* _Work item_: How many of the lines below have "HIMANO" in them? Say the number and nothing more.

* _Data shown_:

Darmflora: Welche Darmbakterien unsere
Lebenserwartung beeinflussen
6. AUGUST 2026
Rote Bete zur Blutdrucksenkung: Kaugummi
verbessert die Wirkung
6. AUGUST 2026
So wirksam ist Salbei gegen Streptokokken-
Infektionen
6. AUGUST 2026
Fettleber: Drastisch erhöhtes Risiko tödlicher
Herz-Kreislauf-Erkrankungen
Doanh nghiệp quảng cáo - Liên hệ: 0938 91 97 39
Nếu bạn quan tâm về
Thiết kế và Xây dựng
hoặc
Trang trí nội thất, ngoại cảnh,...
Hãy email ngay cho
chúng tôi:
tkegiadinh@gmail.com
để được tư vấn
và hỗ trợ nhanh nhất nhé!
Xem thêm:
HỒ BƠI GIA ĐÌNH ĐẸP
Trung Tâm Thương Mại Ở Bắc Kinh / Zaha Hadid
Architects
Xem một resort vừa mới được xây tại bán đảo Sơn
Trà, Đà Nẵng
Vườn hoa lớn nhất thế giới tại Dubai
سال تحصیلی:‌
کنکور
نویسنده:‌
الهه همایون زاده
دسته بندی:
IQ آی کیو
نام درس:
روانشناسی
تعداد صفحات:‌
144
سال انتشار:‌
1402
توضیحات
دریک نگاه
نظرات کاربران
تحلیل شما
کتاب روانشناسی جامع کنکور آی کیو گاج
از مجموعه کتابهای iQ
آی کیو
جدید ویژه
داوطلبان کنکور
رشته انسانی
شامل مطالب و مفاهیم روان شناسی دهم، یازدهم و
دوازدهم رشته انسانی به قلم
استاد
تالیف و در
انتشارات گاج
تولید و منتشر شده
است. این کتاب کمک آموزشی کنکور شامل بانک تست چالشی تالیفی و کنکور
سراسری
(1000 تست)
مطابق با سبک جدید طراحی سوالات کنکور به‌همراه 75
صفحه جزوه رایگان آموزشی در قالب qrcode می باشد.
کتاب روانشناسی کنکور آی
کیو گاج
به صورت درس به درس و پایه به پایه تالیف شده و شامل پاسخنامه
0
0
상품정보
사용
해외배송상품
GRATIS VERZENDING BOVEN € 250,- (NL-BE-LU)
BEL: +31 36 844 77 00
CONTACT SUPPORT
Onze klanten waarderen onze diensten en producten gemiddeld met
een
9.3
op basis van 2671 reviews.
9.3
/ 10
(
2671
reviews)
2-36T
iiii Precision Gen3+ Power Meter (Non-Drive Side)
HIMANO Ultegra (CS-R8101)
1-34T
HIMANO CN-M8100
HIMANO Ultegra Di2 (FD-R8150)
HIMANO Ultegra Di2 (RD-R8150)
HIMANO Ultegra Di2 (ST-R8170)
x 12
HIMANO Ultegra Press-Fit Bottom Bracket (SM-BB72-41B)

* * *

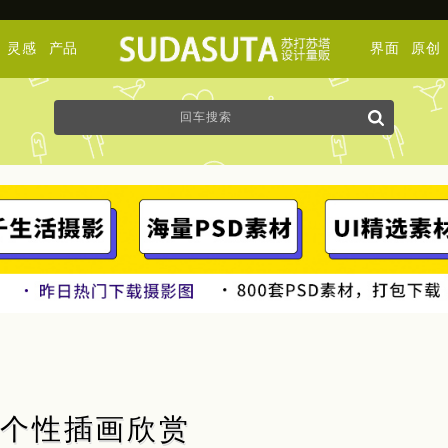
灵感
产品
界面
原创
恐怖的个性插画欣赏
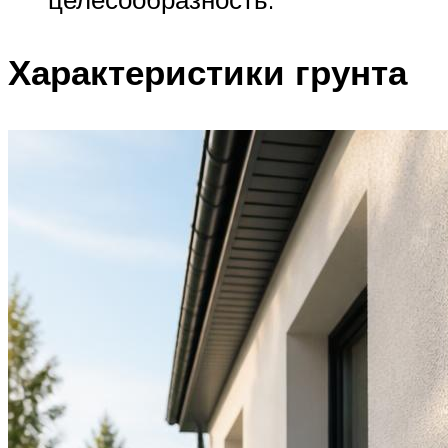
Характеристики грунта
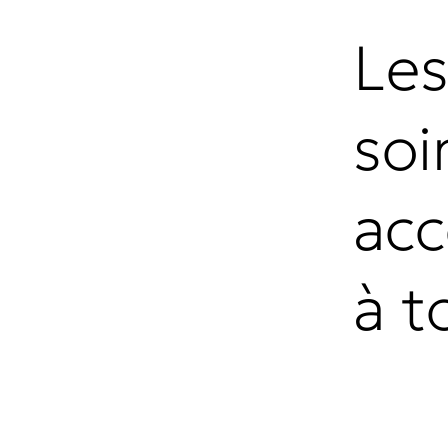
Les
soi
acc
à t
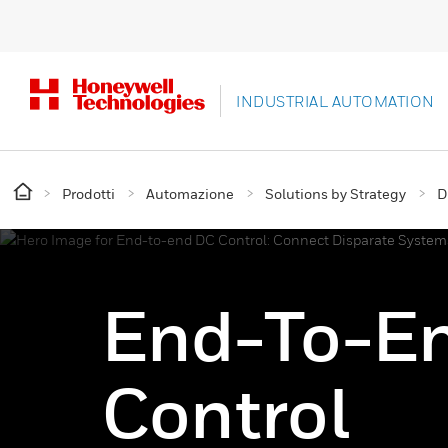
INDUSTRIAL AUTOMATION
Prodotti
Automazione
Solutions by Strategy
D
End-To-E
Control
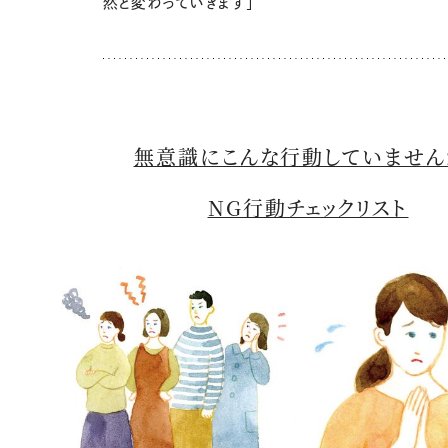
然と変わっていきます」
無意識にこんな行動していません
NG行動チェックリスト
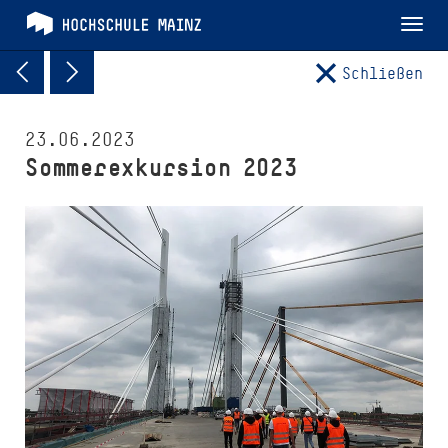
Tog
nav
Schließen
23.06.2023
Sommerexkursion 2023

---

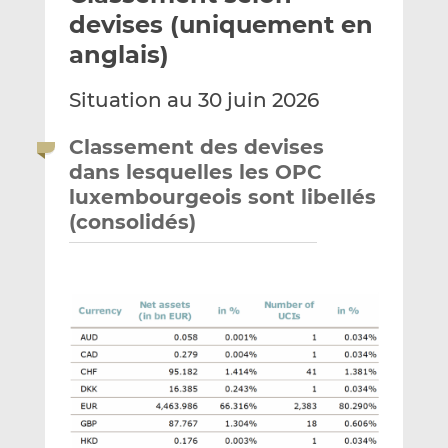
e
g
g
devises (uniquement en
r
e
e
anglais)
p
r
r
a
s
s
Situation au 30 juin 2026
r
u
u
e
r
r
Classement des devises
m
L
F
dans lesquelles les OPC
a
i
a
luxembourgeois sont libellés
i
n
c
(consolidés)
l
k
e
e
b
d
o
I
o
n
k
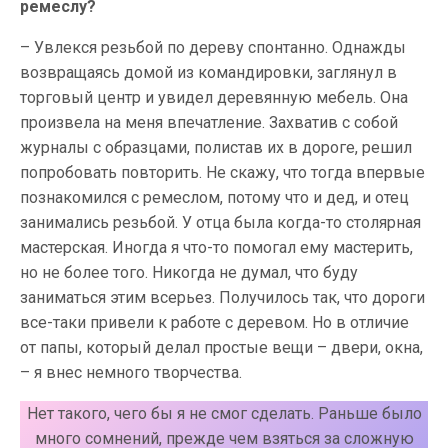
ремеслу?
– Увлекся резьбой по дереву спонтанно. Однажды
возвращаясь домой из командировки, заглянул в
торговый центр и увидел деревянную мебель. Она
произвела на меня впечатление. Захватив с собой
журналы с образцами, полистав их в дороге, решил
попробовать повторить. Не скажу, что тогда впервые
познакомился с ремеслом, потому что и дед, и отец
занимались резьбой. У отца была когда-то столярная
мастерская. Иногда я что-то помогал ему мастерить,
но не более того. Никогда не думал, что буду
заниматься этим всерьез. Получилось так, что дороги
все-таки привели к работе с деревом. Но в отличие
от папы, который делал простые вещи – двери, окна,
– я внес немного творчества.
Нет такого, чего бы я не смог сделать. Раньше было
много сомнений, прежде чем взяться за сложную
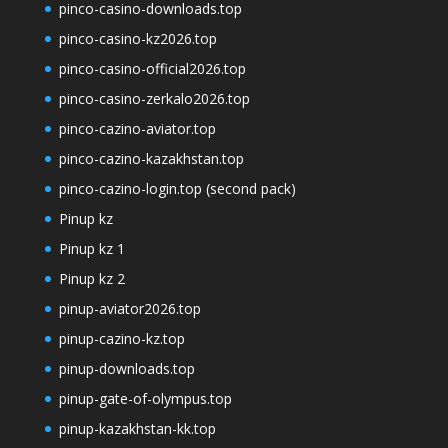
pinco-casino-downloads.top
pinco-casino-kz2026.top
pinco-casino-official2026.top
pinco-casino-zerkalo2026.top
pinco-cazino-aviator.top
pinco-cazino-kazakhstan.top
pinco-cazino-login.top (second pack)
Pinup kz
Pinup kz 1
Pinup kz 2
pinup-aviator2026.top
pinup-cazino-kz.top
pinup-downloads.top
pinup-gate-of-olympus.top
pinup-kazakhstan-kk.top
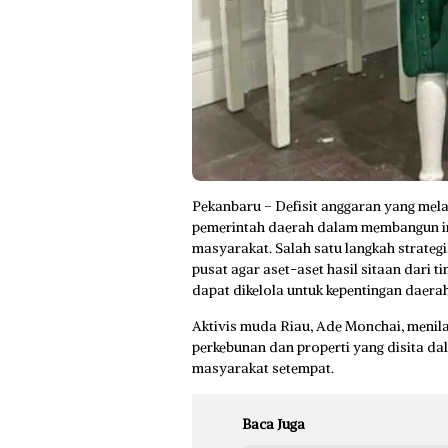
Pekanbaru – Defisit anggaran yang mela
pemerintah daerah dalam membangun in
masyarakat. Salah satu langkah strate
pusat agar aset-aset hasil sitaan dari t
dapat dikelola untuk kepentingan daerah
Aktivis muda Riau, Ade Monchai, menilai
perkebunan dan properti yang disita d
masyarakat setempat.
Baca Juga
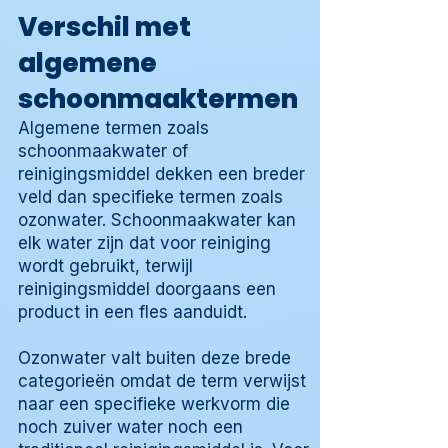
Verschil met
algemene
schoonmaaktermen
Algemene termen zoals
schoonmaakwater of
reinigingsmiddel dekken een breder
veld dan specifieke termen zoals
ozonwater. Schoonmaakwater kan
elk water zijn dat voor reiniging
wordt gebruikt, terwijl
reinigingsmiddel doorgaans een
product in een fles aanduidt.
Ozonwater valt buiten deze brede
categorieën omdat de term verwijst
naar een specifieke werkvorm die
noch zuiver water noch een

* _Written solution_: 6